Task instructions.
Repeat exactly the lines of the entries below from the one with "text_box [654, 388, 1325, 802]" through the one with "Rendered at 2001 by 1125 pixels.", both ends included, and nothing else.

Input data.
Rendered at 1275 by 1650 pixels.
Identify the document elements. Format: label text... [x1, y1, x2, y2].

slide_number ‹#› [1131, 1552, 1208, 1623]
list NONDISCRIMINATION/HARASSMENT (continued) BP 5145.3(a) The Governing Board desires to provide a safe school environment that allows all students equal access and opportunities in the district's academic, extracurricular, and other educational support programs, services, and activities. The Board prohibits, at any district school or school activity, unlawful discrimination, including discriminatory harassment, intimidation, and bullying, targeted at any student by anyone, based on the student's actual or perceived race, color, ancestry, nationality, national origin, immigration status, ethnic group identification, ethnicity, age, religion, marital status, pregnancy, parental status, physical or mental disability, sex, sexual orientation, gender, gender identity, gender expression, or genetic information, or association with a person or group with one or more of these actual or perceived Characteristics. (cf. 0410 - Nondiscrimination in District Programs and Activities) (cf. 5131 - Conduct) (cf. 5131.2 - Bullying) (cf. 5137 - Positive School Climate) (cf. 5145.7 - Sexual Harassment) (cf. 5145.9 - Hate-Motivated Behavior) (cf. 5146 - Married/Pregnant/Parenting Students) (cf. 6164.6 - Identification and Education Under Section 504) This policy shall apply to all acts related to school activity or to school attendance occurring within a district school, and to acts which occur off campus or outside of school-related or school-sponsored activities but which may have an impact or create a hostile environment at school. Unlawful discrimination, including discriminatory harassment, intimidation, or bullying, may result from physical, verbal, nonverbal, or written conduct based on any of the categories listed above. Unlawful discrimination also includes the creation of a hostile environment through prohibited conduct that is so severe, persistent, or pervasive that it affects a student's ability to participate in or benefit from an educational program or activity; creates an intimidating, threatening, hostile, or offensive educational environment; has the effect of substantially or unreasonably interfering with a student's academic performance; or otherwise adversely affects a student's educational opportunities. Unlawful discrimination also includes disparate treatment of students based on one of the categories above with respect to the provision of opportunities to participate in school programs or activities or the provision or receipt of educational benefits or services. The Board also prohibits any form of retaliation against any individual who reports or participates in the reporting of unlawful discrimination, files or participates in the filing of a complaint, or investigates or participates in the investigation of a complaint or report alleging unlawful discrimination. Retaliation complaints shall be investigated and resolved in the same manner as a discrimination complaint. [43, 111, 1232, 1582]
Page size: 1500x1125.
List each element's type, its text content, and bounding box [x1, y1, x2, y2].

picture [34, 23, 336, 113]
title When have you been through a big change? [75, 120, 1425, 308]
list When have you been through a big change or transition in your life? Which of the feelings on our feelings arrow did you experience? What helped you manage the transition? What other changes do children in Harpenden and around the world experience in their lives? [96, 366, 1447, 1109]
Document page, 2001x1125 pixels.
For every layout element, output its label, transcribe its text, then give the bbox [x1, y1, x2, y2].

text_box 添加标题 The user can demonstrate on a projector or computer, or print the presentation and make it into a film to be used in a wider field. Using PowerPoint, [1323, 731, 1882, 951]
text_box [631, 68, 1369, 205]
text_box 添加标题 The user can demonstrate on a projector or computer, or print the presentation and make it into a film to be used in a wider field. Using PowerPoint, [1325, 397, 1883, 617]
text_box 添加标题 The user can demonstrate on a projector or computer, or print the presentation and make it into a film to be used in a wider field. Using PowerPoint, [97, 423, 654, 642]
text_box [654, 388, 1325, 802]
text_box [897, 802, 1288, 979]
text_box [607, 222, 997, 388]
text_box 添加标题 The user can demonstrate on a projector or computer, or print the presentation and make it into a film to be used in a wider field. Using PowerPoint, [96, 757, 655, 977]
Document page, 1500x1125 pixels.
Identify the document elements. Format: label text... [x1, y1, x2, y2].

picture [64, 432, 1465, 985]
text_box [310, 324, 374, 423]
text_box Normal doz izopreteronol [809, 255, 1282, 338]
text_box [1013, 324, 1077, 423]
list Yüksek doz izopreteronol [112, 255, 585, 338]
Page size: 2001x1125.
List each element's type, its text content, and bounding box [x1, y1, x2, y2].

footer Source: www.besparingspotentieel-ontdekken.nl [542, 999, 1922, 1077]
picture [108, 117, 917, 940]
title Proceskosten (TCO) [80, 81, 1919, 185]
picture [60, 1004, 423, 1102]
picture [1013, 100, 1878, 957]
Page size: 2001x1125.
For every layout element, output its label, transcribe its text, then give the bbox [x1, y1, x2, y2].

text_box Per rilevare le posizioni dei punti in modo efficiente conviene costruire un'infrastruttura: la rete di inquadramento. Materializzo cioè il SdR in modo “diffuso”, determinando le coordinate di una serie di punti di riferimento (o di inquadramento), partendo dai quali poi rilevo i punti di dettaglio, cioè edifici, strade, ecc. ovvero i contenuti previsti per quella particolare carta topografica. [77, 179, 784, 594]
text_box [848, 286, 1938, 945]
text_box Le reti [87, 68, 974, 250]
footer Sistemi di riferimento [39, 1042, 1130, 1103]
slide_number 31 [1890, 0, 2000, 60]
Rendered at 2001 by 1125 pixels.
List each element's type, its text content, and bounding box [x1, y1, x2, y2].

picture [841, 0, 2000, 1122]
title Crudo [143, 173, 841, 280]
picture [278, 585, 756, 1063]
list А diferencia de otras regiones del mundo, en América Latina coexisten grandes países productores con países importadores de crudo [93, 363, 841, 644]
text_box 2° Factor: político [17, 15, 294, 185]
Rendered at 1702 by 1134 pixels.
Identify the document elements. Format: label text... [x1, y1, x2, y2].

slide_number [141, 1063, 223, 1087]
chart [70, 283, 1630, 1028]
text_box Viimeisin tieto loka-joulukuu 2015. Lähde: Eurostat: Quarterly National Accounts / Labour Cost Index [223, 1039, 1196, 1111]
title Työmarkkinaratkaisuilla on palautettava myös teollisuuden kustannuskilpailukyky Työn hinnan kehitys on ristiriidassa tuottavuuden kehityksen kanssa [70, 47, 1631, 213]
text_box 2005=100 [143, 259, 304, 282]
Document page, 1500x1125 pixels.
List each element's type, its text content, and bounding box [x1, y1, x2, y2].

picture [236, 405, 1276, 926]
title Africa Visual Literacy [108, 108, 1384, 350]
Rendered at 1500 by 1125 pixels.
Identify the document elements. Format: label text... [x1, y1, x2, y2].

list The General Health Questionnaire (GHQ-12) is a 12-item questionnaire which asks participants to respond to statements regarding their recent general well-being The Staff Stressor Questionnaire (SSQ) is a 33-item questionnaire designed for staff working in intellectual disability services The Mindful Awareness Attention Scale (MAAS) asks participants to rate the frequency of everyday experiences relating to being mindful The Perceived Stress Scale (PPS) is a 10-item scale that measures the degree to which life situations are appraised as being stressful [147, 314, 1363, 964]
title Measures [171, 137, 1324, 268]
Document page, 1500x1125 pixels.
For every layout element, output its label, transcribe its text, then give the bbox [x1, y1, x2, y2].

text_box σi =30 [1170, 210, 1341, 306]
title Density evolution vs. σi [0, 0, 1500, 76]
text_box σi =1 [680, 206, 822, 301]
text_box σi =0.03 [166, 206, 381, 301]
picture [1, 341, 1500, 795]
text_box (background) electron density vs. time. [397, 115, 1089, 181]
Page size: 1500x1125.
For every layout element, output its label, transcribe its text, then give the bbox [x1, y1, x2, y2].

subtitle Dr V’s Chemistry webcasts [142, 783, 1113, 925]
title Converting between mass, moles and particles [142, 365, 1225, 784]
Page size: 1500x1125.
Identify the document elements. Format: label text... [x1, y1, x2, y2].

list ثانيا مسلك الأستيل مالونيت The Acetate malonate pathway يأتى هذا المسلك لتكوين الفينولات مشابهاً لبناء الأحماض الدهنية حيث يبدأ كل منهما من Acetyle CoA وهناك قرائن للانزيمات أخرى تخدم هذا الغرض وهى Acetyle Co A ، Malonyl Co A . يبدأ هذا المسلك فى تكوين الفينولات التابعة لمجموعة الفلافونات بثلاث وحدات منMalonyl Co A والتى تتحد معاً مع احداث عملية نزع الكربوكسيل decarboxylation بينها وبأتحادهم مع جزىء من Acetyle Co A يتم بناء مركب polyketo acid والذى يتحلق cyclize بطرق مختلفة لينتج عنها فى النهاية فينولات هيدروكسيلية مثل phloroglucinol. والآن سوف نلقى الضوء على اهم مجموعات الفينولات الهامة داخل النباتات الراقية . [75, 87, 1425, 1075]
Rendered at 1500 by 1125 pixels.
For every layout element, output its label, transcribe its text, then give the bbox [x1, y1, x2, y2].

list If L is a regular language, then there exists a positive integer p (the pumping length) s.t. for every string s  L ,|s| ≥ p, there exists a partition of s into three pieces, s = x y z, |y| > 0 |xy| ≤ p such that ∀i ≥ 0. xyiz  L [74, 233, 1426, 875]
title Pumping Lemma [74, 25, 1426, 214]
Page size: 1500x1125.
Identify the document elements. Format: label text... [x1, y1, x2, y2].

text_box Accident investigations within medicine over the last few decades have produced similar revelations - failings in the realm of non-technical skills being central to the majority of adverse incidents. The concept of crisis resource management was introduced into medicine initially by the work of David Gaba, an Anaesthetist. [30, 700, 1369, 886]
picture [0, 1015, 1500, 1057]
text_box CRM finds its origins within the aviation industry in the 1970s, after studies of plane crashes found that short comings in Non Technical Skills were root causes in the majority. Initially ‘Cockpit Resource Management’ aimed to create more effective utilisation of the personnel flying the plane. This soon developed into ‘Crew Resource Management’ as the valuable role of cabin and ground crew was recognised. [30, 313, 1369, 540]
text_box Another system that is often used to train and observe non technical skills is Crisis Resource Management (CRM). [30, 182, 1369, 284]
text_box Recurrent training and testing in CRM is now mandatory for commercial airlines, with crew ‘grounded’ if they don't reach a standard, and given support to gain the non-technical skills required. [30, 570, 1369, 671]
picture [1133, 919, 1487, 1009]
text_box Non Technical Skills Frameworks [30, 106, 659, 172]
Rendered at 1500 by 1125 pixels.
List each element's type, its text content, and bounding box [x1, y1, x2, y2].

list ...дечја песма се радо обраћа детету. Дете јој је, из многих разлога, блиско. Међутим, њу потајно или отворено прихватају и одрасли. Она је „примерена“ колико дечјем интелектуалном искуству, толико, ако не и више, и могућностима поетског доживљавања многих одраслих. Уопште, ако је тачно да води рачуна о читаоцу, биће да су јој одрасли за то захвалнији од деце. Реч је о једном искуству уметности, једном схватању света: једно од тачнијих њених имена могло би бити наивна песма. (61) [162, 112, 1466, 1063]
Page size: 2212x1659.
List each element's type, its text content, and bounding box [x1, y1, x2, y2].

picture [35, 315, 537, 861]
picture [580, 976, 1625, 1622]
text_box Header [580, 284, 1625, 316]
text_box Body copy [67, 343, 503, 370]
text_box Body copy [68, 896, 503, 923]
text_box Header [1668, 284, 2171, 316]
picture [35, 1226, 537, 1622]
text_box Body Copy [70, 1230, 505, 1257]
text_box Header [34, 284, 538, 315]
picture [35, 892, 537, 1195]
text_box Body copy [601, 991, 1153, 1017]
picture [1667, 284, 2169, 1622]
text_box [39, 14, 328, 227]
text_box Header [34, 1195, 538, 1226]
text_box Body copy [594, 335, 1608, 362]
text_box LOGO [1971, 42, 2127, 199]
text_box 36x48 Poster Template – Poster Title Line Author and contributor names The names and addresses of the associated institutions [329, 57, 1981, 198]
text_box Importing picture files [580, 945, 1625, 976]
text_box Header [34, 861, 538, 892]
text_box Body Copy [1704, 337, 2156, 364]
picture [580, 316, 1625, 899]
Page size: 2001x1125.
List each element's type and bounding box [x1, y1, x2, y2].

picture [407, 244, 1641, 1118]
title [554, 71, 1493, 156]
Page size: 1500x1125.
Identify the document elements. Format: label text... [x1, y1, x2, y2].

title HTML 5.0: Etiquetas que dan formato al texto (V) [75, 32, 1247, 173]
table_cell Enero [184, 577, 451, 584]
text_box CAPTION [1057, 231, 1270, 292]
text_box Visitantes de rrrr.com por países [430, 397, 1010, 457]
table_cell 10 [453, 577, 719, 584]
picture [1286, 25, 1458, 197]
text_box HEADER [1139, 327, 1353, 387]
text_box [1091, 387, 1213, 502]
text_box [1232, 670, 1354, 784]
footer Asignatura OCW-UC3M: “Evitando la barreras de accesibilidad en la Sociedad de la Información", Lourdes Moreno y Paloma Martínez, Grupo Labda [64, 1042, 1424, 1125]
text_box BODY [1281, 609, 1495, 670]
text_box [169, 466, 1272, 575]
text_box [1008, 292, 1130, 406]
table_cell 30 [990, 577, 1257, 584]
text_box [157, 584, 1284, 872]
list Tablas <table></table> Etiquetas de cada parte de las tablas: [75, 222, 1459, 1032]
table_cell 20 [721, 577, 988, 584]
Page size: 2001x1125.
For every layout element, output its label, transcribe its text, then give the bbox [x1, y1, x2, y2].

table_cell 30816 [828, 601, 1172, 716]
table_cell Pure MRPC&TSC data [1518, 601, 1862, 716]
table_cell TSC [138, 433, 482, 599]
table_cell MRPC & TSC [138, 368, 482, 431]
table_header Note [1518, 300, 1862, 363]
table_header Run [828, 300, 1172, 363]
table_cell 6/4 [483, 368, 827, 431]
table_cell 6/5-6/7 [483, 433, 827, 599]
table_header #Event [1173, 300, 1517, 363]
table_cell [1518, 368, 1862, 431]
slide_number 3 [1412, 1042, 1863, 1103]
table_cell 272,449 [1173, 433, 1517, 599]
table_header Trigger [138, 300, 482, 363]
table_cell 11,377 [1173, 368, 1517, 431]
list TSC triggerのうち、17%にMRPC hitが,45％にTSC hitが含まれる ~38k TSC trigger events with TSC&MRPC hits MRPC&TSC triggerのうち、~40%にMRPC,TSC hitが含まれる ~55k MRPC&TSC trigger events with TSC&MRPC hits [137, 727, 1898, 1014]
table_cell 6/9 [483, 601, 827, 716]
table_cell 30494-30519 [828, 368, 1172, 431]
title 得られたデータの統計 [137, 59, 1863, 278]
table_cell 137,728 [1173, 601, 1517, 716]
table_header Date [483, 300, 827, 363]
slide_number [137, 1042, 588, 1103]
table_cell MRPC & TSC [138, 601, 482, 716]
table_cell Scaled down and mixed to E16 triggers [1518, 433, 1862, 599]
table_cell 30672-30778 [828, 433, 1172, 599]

Output for this task.
text_box [654, 388, 1325, 802]
text_box [897, 802, 1288, 979]
text_box [607, 222, 997, 388]
text_box 添加标题 The user can demonstrate on a projector or computer, or print the presentation and make it into a film to be used in a wider field. Using PowerPoint, [96, 757, 655, 977]
Document page, 1500x1125 pixels.
Identify the document elements. Format: label text... [x1, y1, x2, y2].

picture [64, 432, 1465, 985]
text_box [310, 324, 374, 423]
text_box Normal doz izopreteronol [809, 255, 1282, 338]
text_box [1013, 324, 1077, 423]
list Yüksek doz izopreteronol [112, 255, 585, 338]
Page size: 2001x1125.
List each element's type, its text content, and bounding box [x1, y1, x2, y2].

footer Source: www.besparingspotentieel-ontdekken.nl [542, 999, 1922, 1077]
picture [108, 117, 917, 940]
title Proceskosten (TCO) [80, 81, 1919, 185]
picture [60, 1004, 423, 1102]
picture [1013, 100, 1878, 957]
Page size: 2001x1125.
For every layout element, output its label, transcribe its text, then give the bbox [x1, y1, x2, y2].

text_box Per rilevare le posizioni dei punti in modo efficiente conviene costruire un'infrastruttura: la rete di inquadramento. Materializzo cioè il SdR in modo “diffuso”, determinando le coordinate di una serie di punti di riferimento (o di inquadramento), partendo dai quali poi rilevo i punti di dettaglio, cioè edifici, strade, ecc. ovvero i contenuti previsti per quella particolare carta topografica. [77, 179, 784, 594]
text_box [848, 286, 1938, 945]
text_box Le reti [87, 68, 974, 250]
footer Sistemi di riferimento [39, 1042, 1130, 1103]
slide_number 31 [1890, 0, 2000, 60]
Rendered at 2001 by 1125 pixels.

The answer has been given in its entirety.